Industrial Bank Co, China's 12th largest lender, approved plans to sell stock to its shareholders and bonds to financial institutions to raise capital after a change in government policy delayed its initial public offering.

The lender, in which Hong Kong's Hang Seng Bank Ltd holds a 16 percent stake, will sell bonds in China's interbank market, Li Dapeng, a company official said in a phone interview after a shareholders meeting yesterday. Shareholders agreed to buy more stock in the Fuzhou-based bank to help finance branch expansion across the country, he said.

China's banking regulator is encouraging lenders to sell bonds and shares to boost their capital adequacy ratios to more than 8 percent and prepare them for greater competition in 2007 when restrictions on overseas banks are lifted. Industrial Bank's capital adequacy ratio, a key measure of financial strength, was 8.07 percent at the end of last year.

"It's amazing that Industrial Bank has expanded so fast in the past few years without external financing," said Sun Minghua, a banking analyst at Huaxia Securities Co in Shanghai. "Now they've hit the limit."

Larger lenders such as Shanghai Pudong Development Bank, the Chinese partner of Citigroup Inc, and China Merchants Bank are also selling bonds to raise funds. Stock sales have become more difficult because benchmark indexes in the country slumped to an eight-year low.

Industrial Bank, based in East Chna's Fujian Province, won shareholder approval last November to sell shares publicly for the first time. The plan was postponed after the government suspended new share sales to make way for changes that would allow all stock in the nation's 1,564 public companies to be tradable.

The bank may sell 10 billion yuan (US$1.2 billion) of three-year bonds and 5 billion yuan of five-year bonds, the Securities Times reported earlier, without citing anyone.

Formerly known as Fujian Industrial Bank, the lender acquired Foshan City Commercial Bank in December, adding 24 outlets in Foshan city in the southern province of Guangdong. Industrial Bank now operates 318 branches in 23 cities including Shanghai, Beijing, Tianjin and Guangzhou.

The bank earned 2.2 billion yuan (US$271 million) last year, up 38 percent from a year earlier. Its bad-loan ratio stood at 2.5 percent as of December 31, compared with an average of 4.96 percent for China's 12 joint-stock banks.

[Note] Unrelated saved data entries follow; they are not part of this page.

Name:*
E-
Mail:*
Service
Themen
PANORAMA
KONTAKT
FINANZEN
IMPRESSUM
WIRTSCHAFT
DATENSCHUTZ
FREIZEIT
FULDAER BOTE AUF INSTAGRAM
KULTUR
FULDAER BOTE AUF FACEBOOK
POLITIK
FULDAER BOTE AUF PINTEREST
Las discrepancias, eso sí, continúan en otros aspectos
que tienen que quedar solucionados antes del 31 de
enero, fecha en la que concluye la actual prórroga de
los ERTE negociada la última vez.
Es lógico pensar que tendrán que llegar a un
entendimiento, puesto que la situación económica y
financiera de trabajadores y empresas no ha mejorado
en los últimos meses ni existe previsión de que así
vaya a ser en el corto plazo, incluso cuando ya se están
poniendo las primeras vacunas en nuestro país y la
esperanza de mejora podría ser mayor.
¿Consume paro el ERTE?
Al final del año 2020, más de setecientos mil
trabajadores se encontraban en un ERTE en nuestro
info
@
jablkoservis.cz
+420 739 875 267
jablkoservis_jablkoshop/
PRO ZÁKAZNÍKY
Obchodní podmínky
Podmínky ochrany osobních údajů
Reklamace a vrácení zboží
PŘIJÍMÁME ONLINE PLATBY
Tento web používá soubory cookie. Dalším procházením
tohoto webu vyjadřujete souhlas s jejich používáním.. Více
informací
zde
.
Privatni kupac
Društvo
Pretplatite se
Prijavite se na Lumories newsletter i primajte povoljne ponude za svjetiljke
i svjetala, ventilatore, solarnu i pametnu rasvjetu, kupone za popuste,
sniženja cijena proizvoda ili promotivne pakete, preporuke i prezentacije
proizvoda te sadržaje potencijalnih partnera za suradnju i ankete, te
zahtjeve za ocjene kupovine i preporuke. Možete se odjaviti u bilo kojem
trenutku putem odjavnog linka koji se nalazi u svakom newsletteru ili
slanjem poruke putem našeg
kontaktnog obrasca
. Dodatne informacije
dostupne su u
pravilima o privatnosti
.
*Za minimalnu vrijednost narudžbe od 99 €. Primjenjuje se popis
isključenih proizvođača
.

Industrial Bank, set up in 1988, is 24.98 percent-owned by foreign investors. Hang Seng, a unit of HSBC Holdings Plc, the world's second biggest bank by market value, bought a 16 percent stake in December 2003 for HK$1.6 billion (US$206 million). International Finance Corp, the private investment arm of the World Bank, took a 4 percent stake, and GIC Special Investments, a Singapore government unit, acquired 5 percent.